A rottweiler and a green-eyed cat are the stars as well as the narrators of this second work from Hall and Moser ( The Farm Summer 1942 ). Hall's evenhanded and whimsical poem/play analyzes the nature of each species: ``DOG: I am the dog. / I like bones. / I like to bury bones. / As for eating, I can take it or leave it-- / but I like it when they feed me. CAT: I am the cat. / I won't care whether they feed me or not / as long as I get fed.'' Moser's paintings give each animal in the book a specific personality--the rottweiler shakes diamond beads of water from his coat or frightens ``the burglar disguised as a UPS man''; the cat peers intently through a window at a finch or sits like a queen atop a purple cushion.

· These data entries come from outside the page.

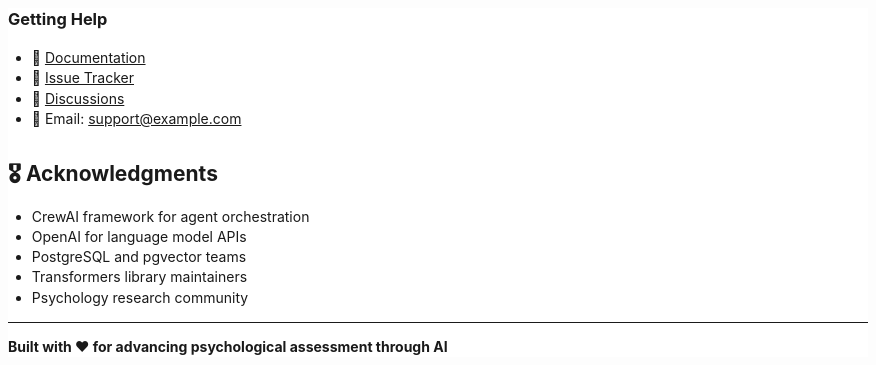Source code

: ### Getting Help

- 📖 [Documentation](./docs/)
- 🐛 [Issue Tracker](./issues/)
- 💬 [Discussions](./discussions/)
- 📧 Email: support@example.com

## 🎖️ Acknowledgments

- CrewAI framework for agent orchestration
- OpenAI for language model APIs
- PostgreSQL and pgvector teams
- Transformers library maintainers
- Psychology research community

---

**Built with ❤️ for advancing psychological assessment through AI**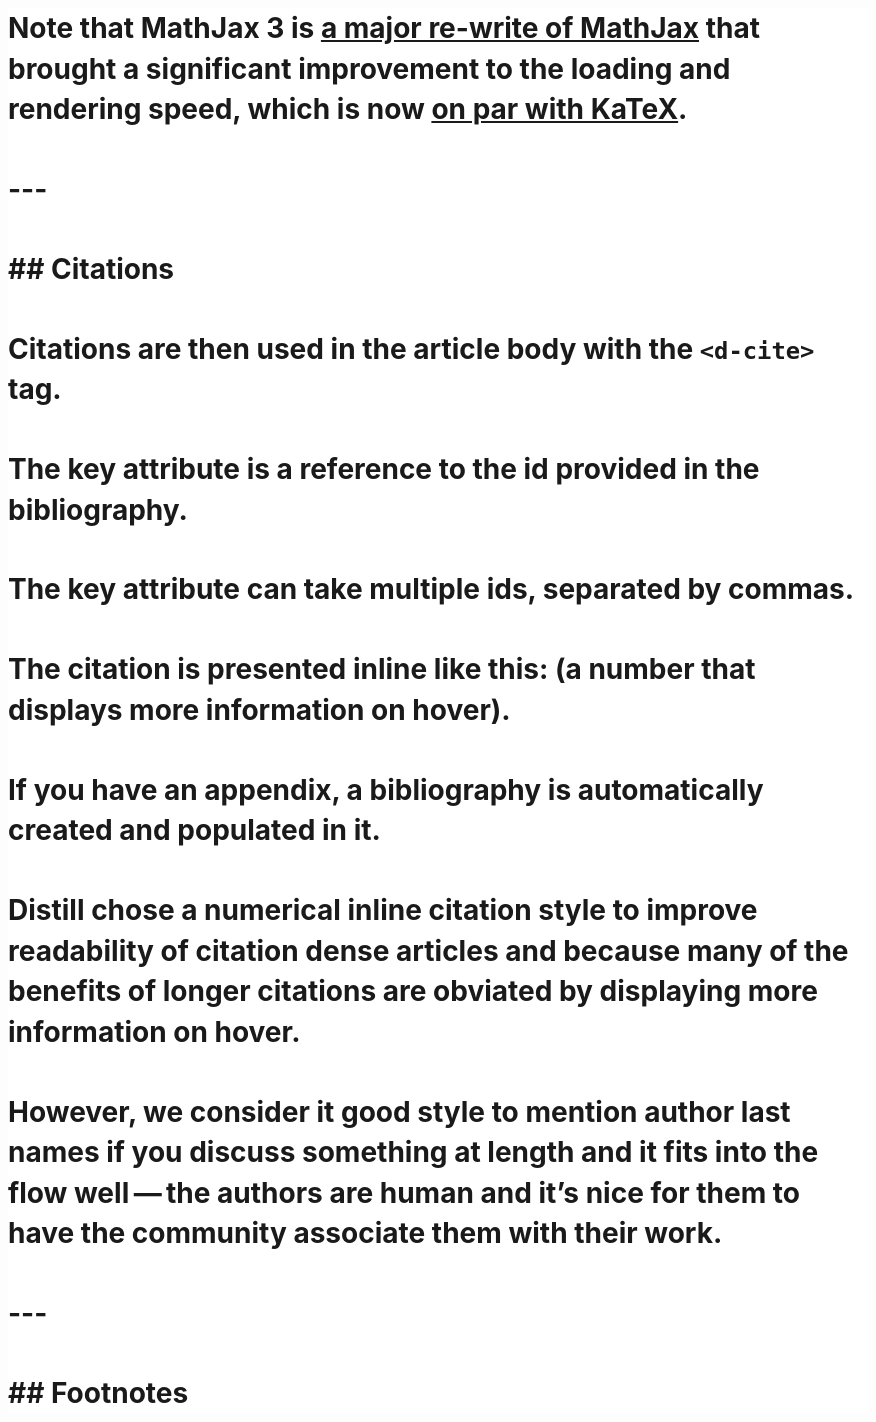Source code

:# Note that MathJax 3 is [a major re-write of MathJax](https://docs.mathjax.org/en/latest/upgrading/whats-new-3.0.html) that brought a significant improvement to the loading and rendering speed, which is now [on par with KaTeX](http://www.intmath.com/cg5/katex-mathjax-comparison.php).

# ---

# ## Citations

# Citations are then used in the article body with the `<d-cite>` tag.
# The key attribute is a reference to the id provided in the bibliography.
# The key attribute can take multiple ids, separated by commas.

# The citation is presented inline like this: <d-cite key="gregor2015draw"></d-cite> (a number that displays more information on hover).
# If you have an appendix, a bibliography is automatically created and populated in it.

# Distill chose a numerical inline citation style to improve readability of citation dense articles and because many of the benefits of longer citations are obviated by displaying more information on hover.
# However, we consider it good style to mention author last names if you discuss something at length and it fits into the flow well — the authors are human and it’s nice for them to have the community associate them with their work.

# ---

# ## Footnotes
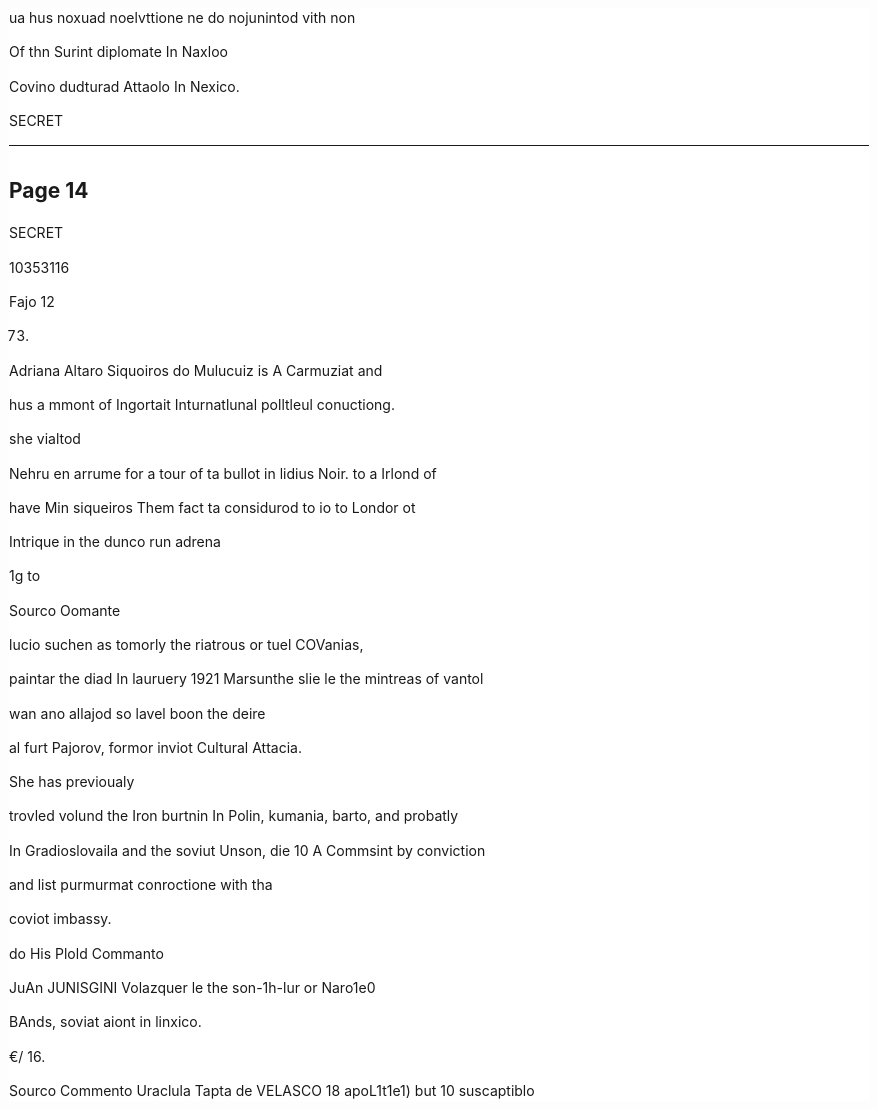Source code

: ua hus noxuad noelvttione ne do nojunintod vith non

Of thn Surint diplomate In Naxloo

Covino dudturad Attaolo In Nexico.

SECRET

---

## Page 14

SECRET

10353116

Fajo 12

73.

Adriana Altaro Siquoiros do Mulucuiz is A Carmuziat and

hus a mmont of Ingortait Inturnatlunal polltleul conuctiong.

she vialtod

Nehru en arrume for a tour of ta bullot in lidius Noir. to a Irlond of

have Min siqueiros Them fact ta considurod to io to Londor ot

Intrique in the dunco run adrena

1g to

Sourco Oomante

lucio suchen as tomorly the riatrous or tuel COVanias,

paintar the diad In lauruery 1921 Marsunthe slie le the mintreas of vantol

wan ano allajod so lavel boon the deire

al furt Pajorov, formor inviot Cultural Attacia.

She has previoualy

trovled volund the Iron burtnin In Polin, kumania, barto, and probatly

In Gradioslovaila and the soviut Unson, die 10 A Commsint by conviction

and list purmurmat conroctione with tha

coviot imbassy.

do His Plold Commanto

JuAn JUNISGINI Volazquer le the son-1h-lur or Naro1e0

BAnds, soviat aiont in linxico.

€/ 16.

Sourco Commento Uraclula Tapta de VELASCO 18 apoL1t1e1) but 10 suscaptiblo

The feline rather disdainfully describes dogs as ``nervous and well-meaning''; the simultaneously ``dignified, / guilty, / sprightly, / obedient, / friendly, / vigilant, / and soulful'' dog says categorically that ``cats are weird.'' The absence of a clear story or plot, however, coupled with the arch tone of the text, may make the book more accessible and enjoyable to adult readers than to children. All ages. (Sept.)
- Judy Silverman
In alternating turns, the dog and the cat state their likes, dislikes and observations about each other and their humans in I Am the Dog/I Am the Cat. It's an offbeat concept, sumptuously illustrated with watercolor portraits by Moser. Dog advocates and cat fanciers will love reading and cheering their favored pet's point of view. The rest of us can feast on the pictures while contemplating how much the "truth" relies on your point-of-view.
School Library Journal
K-Gr 4-A free-verse poem that alternates the animals' voices. A Rottweiler lists its likes and dislikes making declarations with strong verbs. Its actions are forthright and positive, for it is a dog. A tabby's speeches take a more leisurely tone, conveyed by longer, rambling sentences and softer sounds. It exhibits contradictory and more emotional behaviors, for it is a cat. Moser's full-page watercolor portraits are naturalistic. His use of close perspectives, mostly from the animals'-eye view, capture the immediacy and personality of each creature. Adults will recognize the truth of this book and be amused; children will enjoy the words and pictures and be amused, as well.-Karen K. Radtke, Milwaukee Public Library
Two of the most common pets, Dog and Cat, philosophize alternately about life in their human household. Naturally, differences abound: "Dog: As for eating, I can take it or leave it--but I like it when "they" feed me." "Cat: Sometimes I tease them to feed me, then turn up my nose at what I get." The dog, protective of his owners, imagines the UPS man to be a burglar, while the cat accepts everyone unconditionally, if it is in the mood. The animals reflect on sleeping, playing, and even bathing, with the canine enjoying positive human touches: "I like my ears scratched. I like praise. I cannot bear it when they use that tone of voice." The cat expresses independence: "The dog amuses me. He cares about what people think!" Poet Hall carefully chooses his words, while Moser's deft paintbrush captures the two animals with precision. Children will love the huge rottweiler, friendly and eager to please, alongside the diffident tabby, green eyes staring, calculating its next move. Although the main characters are the focal point of the paintings, Moser's well-designed backgrounds, both indoors and out, in muted tones are the perfect complement to this rhythmical, whimsical duet.